▶ _Page extract_
Last October, I offered up a bundle of my ideas, dreams, and experiences, granted it a name and a business bank account, and launched it onto the World Wide Web: Groundwork Consulting.  Groundwork was a way I could formalizing and publicize work I’d been doing for years on the side: working with friends and acquaintances in the nonprofit world to tackle management challenges and think through new opportunities.

Six months later, I realize I’ve been learning a ton about nonprofit management consulting without a lot of chance to reflect on it all. So, here’s a listicle of lessons to commemorate the journey so far:

  1. You can’t change other people. You can only support them in changing themselves. I think this is a lesson I will be blessed to learn again and again in my consulting work. As a management consultant, I can’t make someone change. When talking to a client who has slipped back into a bad pattern, I sometimes wish more than anything that I could just do the work for them. But that’s doesn’t actually help anyone. Only the client can ultimately do the work. My job is just to be a coach, a collaborator, a sounding board, a guide, and a cheerleader in their process. The process can be slow and stumbling at times, but it’s their journey and I need to be present to support it.
  2. My job is to see the best version of my clients. The more I do this work, the more convinced I become that my ultimate work is to believe in the best version of someone else, and reflect that vision back. No matter how down a client may feel on where they are in adopting changes, my job is to keep strong in the belief that they can and will reach their ultimate potential. The world is full of doubters and nay-sayers. But through my consulting work, I get to always believe in the best in others.

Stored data

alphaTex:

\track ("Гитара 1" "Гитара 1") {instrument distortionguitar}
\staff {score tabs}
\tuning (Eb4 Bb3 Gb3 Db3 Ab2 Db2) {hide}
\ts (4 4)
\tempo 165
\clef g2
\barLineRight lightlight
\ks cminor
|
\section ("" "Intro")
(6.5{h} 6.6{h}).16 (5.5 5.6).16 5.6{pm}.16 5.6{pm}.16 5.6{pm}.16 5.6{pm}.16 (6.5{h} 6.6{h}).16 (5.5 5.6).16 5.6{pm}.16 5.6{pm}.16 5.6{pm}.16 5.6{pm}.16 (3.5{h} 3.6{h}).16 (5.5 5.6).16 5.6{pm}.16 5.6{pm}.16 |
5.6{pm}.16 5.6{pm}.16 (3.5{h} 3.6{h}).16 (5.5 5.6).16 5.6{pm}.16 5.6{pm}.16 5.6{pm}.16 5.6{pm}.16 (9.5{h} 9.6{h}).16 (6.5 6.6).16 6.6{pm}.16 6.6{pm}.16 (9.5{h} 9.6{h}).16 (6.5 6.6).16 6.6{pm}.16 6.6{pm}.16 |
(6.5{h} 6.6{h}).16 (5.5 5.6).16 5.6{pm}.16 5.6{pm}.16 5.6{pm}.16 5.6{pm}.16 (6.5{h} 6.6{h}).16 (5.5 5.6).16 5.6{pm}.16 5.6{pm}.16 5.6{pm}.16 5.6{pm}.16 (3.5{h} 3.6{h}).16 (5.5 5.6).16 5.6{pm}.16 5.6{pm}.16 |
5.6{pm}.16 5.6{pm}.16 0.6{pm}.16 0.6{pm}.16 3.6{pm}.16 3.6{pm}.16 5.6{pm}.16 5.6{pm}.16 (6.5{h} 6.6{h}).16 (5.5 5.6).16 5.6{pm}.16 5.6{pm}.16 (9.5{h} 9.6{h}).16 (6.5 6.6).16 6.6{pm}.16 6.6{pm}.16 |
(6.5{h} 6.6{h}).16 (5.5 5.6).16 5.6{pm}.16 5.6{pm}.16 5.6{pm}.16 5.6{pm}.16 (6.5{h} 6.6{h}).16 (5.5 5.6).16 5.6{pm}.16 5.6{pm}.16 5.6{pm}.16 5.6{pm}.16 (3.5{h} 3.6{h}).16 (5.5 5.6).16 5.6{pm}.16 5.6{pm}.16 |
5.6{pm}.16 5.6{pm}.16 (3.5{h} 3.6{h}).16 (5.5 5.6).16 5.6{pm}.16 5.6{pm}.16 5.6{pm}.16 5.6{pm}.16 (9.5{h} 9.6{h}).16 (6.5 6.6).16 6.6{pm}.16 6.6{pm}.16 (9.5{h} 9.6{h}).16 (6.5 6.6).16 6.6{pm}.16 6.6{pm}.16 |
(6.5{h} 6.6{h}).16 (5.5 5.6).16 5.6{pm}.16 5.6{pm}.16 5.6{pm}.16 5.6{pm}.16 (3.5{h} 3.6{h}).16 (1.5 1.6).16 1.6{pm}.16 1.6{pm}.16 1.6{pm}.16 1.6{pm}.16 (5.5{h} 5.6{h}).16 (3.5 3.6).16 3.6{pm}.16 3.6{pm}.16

▶ _Requirement 1_
Answer these questions about the text on nonprofit consulting lessons.
(a) What name was given to the venture launched last October?
(b) How many months after the launch is the writer reflecting on the lessons learned?
(c) According to the second lesson, what is the world full of?
▶ _Requirement 2_
Reproduce every line of the stored data records verbatim, from the first line to the last.

▶ _Final result 1_
(a) Groundwork Consulting
(b) Six months
(c) Doubters and nay-sayers

▶ _Final result 2_
alphaTex:

\track ("Гитара 1" "Гитара 1") {instrument distortionguitar}
\staff {score tabs}
\tuning (Eb4 Bb3 Gb3 Db3 Ab2 Db2) {hide}
\ts (4 4)
\tempo 165
\clef g2
\barLineRight lightlight
\ks cminor
|
\section ("" "Intro")
(6.5{h} 6.6{h}).16 (5.5 5.6).16 5.6{pm}.16 5.6{pm}.16 5.6{pm}.16 5.6{pm}.16 (6.5{h} 6.6{h}).16 (5.5 5.6).16 5.6{pm}.16 5.6{pm}.16 5.6{pm}.16 5.6{pm}.16 (3.5{h} 3.6{h}).16 (5.5 5.6).16 5.6{pm}.16 5.6{pm}.16 |
5.6{pm}.16 5.6{pm}.16 (3.5{h} 3.6{h}).16 (5.5 5.6).16 5.6{pm}.16 5.6{pm}.16 5.6{pm}.16 5.6{pm}.16 (9.5{h} 9.6{h}).16 (6.5 6.6).16 6.6{pm}.16 6.6{pm}.16 (9.5{h} 9.6{h}).16 (6.5 6.6).16 6.6{pm}.16 6.6{pm}.16 |
(6.5{h} 6.6{h}).16 (5.5 5.6).16 5.6{pm}.16 5.6{pm}.16 5.6{pm}.16 5.6{pm}.16 (6.5{h} 6.6{h}).16 (5.5 5.6).16 5.6{pm}.16 5.6{pm}.16 5.6{pm}.16 5.6{pm}.16 (3.5{h} 3.6{h}).16 (5.5 5.6).16 5.6{pm}.16 5.6{pm}.16 |
5.6{pm}.16 5.6{pm}.16 0.6{pm}.16 0.6{pm}.16 3.6{pm}.16 3.6{pm}.16 5.6{pm}.16 5.6{pm}.16 (6.5{h} 6.6{h}).16 (5.5 5.6).16 5.6{pm}.16 5.6{pm}.16 (9.5{h} 9.6{h}).16 (6.5 6.6).16 6.6{pm}.16 6.6{pm}.16 |
(6.5{h} 6.6{h}).16 (5.5 5.6).16 5.6{pm}.16 5.6{pm}.16 5.6{pm}.16 5.6{pm}.16 (6.5{h} 6.6{h}).16 (5.5 5.6).16 5.6{pm}.16 5.6{pm}.16 5.6{pm}.16 5.6{pm}.16 (3.5{h} 3.6{h}).16 (5.5 5.6).16 5.6{pm}.16 5.6{pm}.16 |
5.6{pm}.16 5.6{pm}.16 (3.5{h} 3.6{h}).16 (5.5 5.6).16 5.6{pm}.16 5.6{pm}.16 5.6{pm}.16 5.6{pm}.16 (9.5{h} 9.6{h}).16 (6.5 6.6).16 6.6{pm}.16 6.6{pm}.16 (9.5{h} 9.6{h}).16 (6.5 6.6).16 6.6{pm}.16 6.6{pm}.16 |
(6.5{h} 6.6{h}).16 (5.5 5.6).16 5.6{pm}.16 5.6{pm}.16 5.6{pm}.16 5.6{pm}.16 (3.5{h} 3.6{h}).16 (1.5 1.6).16 1.6{pm}.16 1.6{pm}.16 1.6{pm}.16 1.6{pm}.16 (5.5{h} 5.6{h}).16 (3.5 3.6).16 3.6{pm}.16 3.6{pm}.16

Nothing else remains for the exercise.